- **Task description**:
Answer these about the passage on NT Wright below:
(a) What does the writer say Wright tries to show about the biblical text?
(b) What do Andrew and Tom still see as "to come"?
(c) What remains as a future hope?

- **Page extract**:

That’s an excellent question—and it highlights one of the things I enjoy about NT Wright: he takes us back to the biblical text, and tries to show us what it does say, and what it doesn’t say.

While Andrew and Tom (Wright) differ from traditional preterists in that they still see a big something (namely, the final resurrection) as still ‘to come’, that means that the biblical text tells us very little about it (since the texts traditionally taken to point us to this event may have had something more local in mind).  The resurrection and the full renewal of all Creation remains as a future hope, but we can’t make decisive pronouncements about what it’ll look like (contra ‘Left Behind’)—though it must of course be understood as the fulfillment of the story up to now, so it does have a general shape.

- **Record extracts**:
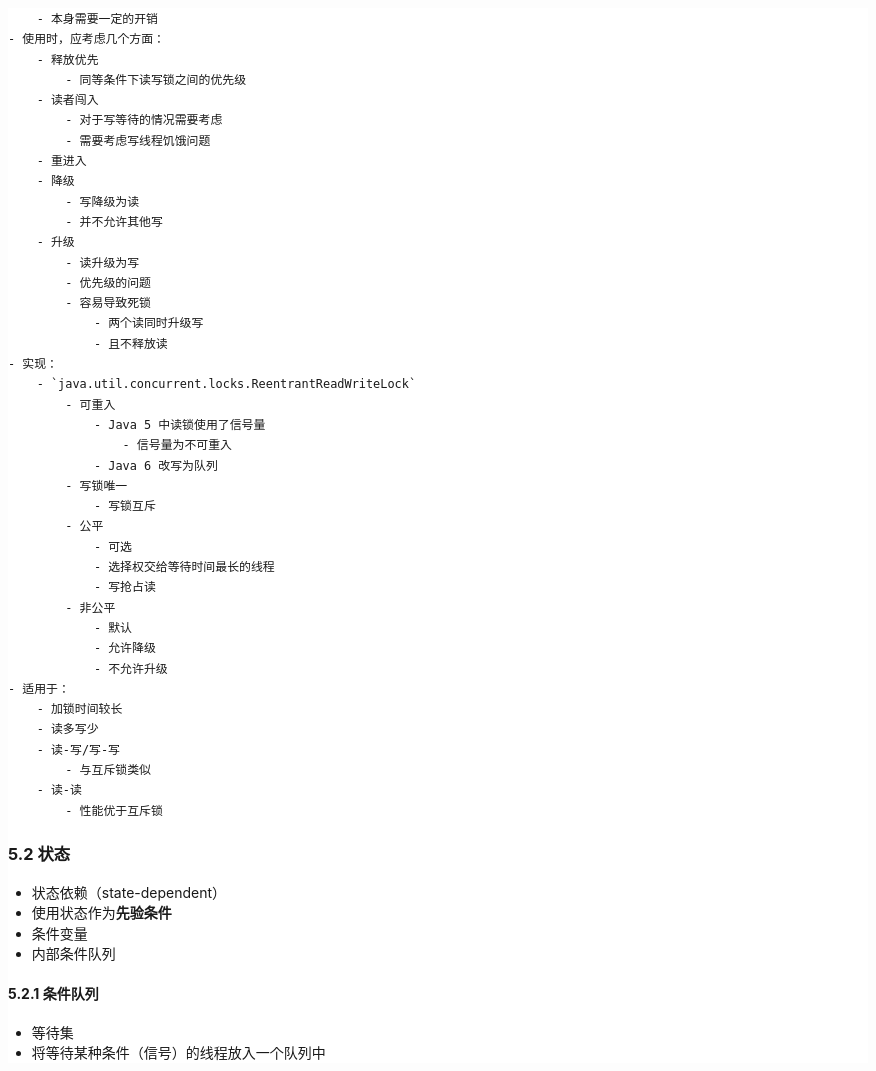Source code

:         - 本身需要一定的开销
    - 使用时，应考虑几个方面：
        - 释放优先
            - 同等条件下读写锁之间的优先级
        - 读者闯入
            - 对于写等待的情况需要考虑
            - 需要考虑写线程饥饿问题
        - 重进入
        - 降级
            - 写降级为读
            - 并不允许其他写
        - 升级
            - 读升级为写
            - 优先级的问题
            - 容易导致死锁
                - 两个读同时升级写
                - 且不释放读
    - 实现：
        - `java.util.concurrent.locks.ReentrantReadWriteLock` 
            - 可重入
                - Java 5 中读锁使用了信号量
                    - 信号量为不可重入
                - Java 6 改写为队列
            - 写锁唯一
                - 写锁互斥
            - 公平
                - 可选
                - 选择权交给等待时间最长的线程
                - 写抢占读
            - 非公平
                - 默认
                - 允许降级
                - 不允许升级
    - 适用于：
        - 加锁时间较长
        - 读多写少
        - 读-写/写-写
            - 与互斥锁类似
        - 读-读
            - 性能优于互斥锁

### 5.2 状态

- 状态依赖（state-dependent）
- 使用状态作为**先验条件**
- 条件变量
- 内部条件队列

#### 5.2.1 条件队列

- 等待集
- 将等待某种条件（信号）的线程放入一个队列中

- **Exercise result**:
(a) What the biblical text does say and what it doesn't say.
(b) The final resurrection.
(c) The resurrection and the full renewal of all Creation.